Like you, our mappers have discovered that creating a balanced map requires a number of trade-offs. Your job is to negotiate those trade-offs in a way that maximizes each feature of the state map as much as possible.
Are these maps better than the ones they replace?
The State House map is a clear improvement over the map that was drawn in 2012. With the exception of somewhat fewer likely competitive districts, the preliminary House map exceeds its predecessor across the board. This includes massive improvements in partisan fairness, something highly valued by mappers and Pennsylvanians regardless of party affiliation.
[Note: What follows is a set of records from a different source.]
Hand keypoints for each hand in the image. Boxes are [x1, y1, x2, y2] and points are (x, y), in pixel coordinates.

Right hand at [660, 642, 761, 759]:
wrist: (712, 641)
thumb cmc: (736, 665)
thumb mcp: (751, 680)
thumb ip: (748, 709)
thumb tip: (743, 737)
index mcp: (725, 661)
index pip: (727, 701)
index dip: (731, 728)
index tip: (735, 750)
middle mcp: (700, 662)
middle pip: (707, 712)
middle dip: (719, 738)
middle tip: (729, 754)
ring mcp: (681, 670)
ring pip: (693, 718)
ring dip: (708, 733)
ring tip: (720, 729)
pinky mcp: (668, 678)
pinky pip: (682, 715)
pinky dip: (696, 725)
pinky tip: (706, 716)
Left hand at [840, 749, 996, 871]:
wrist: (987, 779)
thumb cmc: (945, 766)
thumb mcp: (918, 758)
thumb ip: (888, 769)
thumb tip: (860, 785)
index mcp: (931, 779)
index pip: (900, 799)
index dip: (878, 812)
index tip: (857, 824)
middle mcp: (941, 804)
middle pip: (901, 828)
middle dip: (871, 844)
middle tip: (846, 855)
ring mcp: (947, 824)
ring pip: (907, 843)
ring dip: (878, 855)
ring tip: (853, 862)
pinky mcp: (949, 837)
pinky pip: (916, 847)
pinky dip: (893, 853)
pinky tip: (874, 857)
It also improves upon constitutional requirements like compactness and limiting splits, and provides greater representation for communities of color.
It is our hope that any adjustments made to this final map do not diminish the overall metrics achieved by the preliminary map.
The preliminary Senate map is also an improvement over the 2012 map, particularly on the constitutional requirements.
Like the House map, the preliminary Senate map’s most significant shortcoming in comparison to the current map is in the number of competitive districts it creates. Although this is important to a number of Pennsylvanians, it’s noteworthy that creating either a House or Senate map with a greater number of competitive districts will also create more splits and make for less compact districts–two criteria on which the Constitution is clear.
Our citizen mappers have identified that incumbent protection appears to be one of the primary goals of the Senate map (only one pair of incumbents are bunked together, whereas there are eight pairs in the House).
Protecting incumbents has been universally rejected by Pennsylvanians. And while Draw the Lines is not endorsing any particular Senate map as an alternative, in our exception for the Senate map we will link to another map drawn by a member of our Citizen Map Corps from Pike County. HIs map improves upon the preliminary Senate map in every metric, at the expense of two-three sets of incumbents being districted together. It’s a demonstration that you can do better in the final Senate map.
Lastly, we must stress that the maps this Commission is drawing belong to the people of Pennsylvania, not the elected officials who will run on them. We applaud the process conducted by this body so far that has included a degree of public participation more effective and meaningful than any redistricting process run before in the Commonwealth. And we urge you to consider carefully the redistricting values that Pennsylvanians have expressed so clearly for years and as this process enters its final stages. If we can do this, the public trust that has been so badly damaged by the egregious gerrymanders of past cycles has a chance to be repaired.